* Exercise requirements
Copy nothing but the lines running from the one containing "Table 3. Recognition" through the end of the listing below. Drop the pictures.

* Exercise data
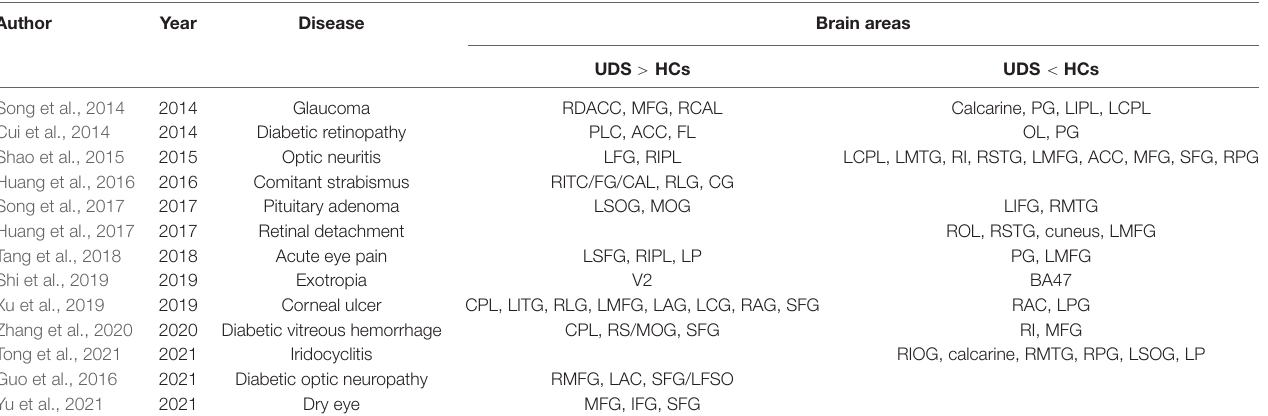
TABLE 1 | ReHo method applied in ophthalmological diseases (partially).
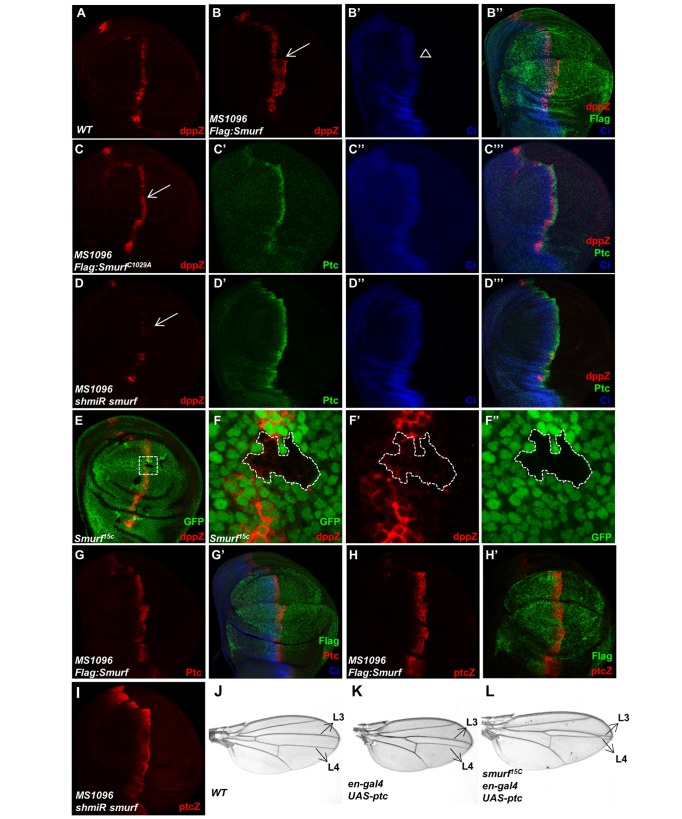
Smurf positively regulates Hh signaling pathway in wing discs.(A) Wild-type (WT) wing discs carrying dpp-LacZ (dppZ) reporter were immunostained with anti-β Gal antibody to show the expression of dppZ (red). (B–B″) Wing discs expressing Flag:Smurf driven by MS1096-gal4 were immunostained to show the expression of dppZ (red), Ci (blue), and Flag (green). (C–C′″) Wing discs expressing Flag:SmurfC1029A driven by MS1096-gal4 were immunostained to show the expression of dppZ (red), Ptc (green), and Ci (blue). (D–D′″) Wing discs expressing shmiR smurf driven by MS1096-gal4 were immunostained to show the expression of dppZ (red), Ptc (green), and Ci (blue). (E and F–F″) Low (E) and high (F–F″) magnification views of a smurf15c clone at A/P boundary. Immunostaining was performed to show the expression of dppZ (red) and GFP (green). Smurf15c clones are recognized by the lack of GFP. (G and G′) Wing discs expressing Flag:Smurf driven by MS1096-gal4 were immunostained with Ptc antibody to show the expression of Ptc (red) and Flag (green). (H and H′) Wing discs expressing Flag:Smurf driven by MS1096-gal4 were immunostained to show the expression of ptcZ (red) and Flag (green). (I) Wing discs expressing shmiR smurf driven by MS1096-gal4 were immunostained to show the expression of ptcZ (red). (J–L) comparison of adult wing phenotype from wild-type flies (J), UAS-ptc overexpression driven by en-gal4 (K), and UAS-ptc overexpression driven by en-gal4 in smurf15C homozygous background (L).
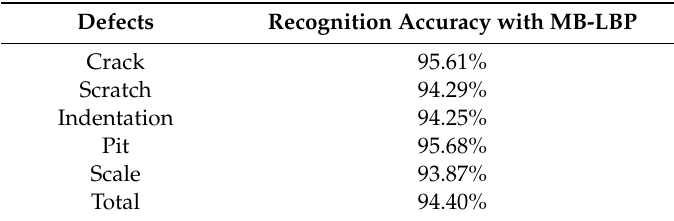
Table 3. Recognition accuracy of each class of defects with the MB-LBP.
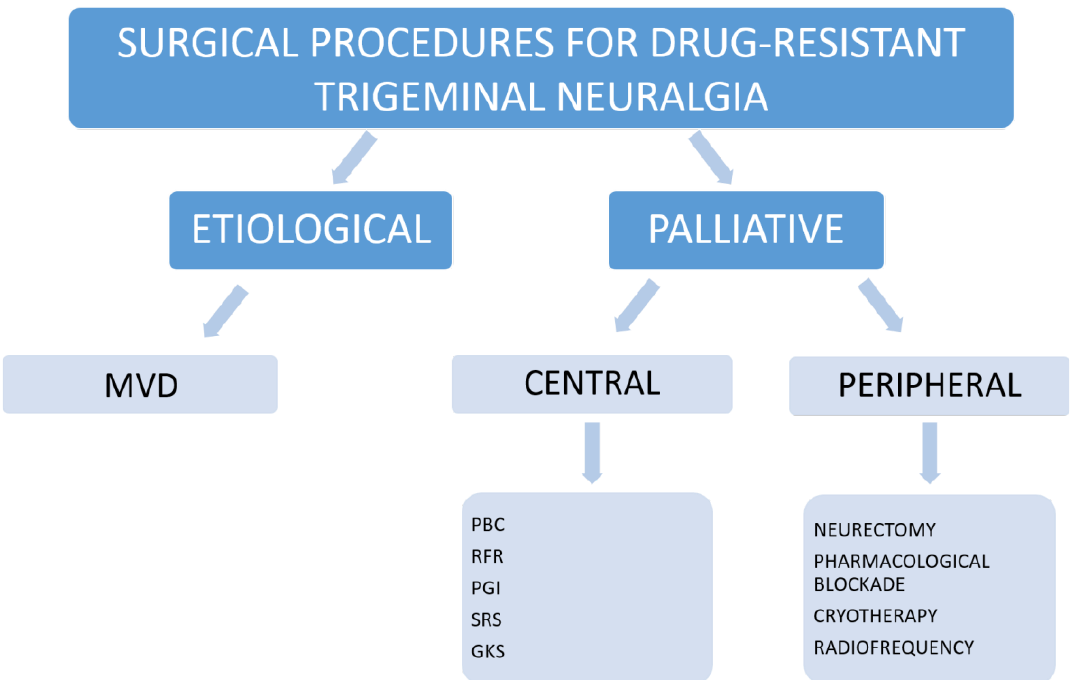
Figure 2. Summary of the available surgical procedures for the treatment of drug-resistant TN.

* Response to the task
Table 3. Recognition accuracy of each class of defects with the MB-LBP.
Figure 2. Summary of the available surgical procedures for the treatment of drug-resistant TN.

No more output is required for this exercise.